# Source material:
-- Opening Marker --
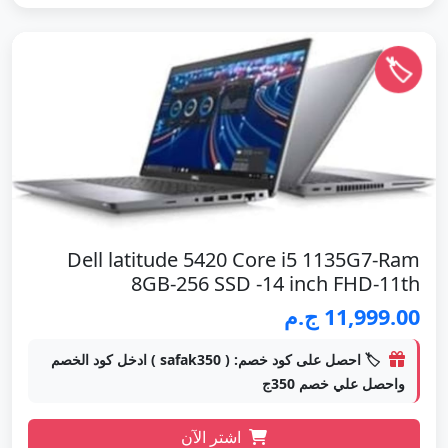
🏷️
Dell latitude 5420 Core i5 1135G7-Ram
8GB-256 SSD -14 inch FHD-11th
11,999.00 ج.م
🏷️ احصل على كود خصم: ( safak350 ) ادخل كود الخصم
واحصل علي خصم 350ج
اشتر الآن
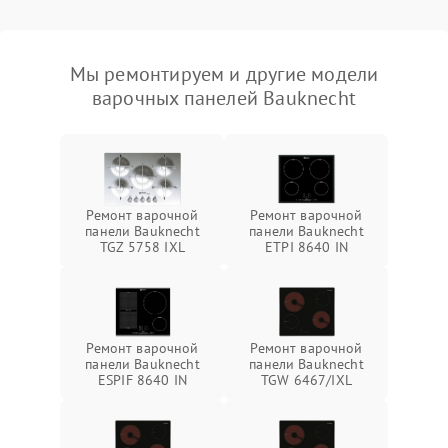
Мы ремонтируем и другие модели
варочных панелей Bauknecht
Ремонт варочной
Ремонт варочной
панели Bauknecht
панели Bauknecht
TGZ 5758 IXL
ETPI 8640 IN
Ремонт варочной
Ремонт варочной
панели Bauknecht
панели Bauknecht
ESPIF 8640 IN
TGW 6467/IXL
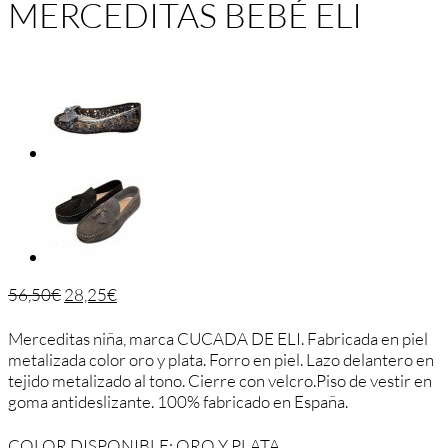
MERCEDITAS BEBÉ ELI
56,50
€
28,25
€
Merceditas niña, marca CUCADA DE ELI. Fabricada en piel
metalizada color oro y plata. Forro en piel. Lazo delantero en
tejido metalizado al tono. Cierre con velcro.Piso de vestir en
goma antideslizante. 100% fabricado en España.
COLOR DISPONIBLE: ORO Y PLATA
-- Closing Marker --
Render every line of text from the records above as a single numbered list, skipping blank lines and leaving out the picture markers.

1. 🏷️
2. Dell latitude 5420 Core i5 1135G7-Ram
3. 8GB-256 SSD -14 inch FHD-11th
4. 11,999.00 ج.م
5. 🏷️ احصل على كود خصم: ( safak350 ) ادخل كود الخصم
6. واحصل علي خصم 350ج
7. اشتر الآن
8. Мы ремонтируем и другие модели
9. варочных панелей Bauknecht
10. Ремонт варочной
11. Ремонт варочной
12. панели Bauknecht
13. панели Bauknecht
14. TGZ 5758 IXL
15. ETPI 8640 IN
16. Ремонт варочной
17. Ремонт варочной
18. панели Bauknecht
19. панели Bauknecht
20. ESPIF 8640 IN
21. TGW 6467/IXL
22. MERCEDITAS BEBÉ ELI
23. 56,50
24. €
25. 28,25
26. €
27. Merceditas niña, marca CUCADA DE ELI. Fabricada en piel
28. metalizada color oro y plata. Forro en piel. Lazo delantero en
29. tejido metalizado al tono. Cierre con velcro.Piso de vestir en
30. goma antideslizante. 100% fabricado en España.
31. COLOR DISPONIBLE: ORO Y PLATA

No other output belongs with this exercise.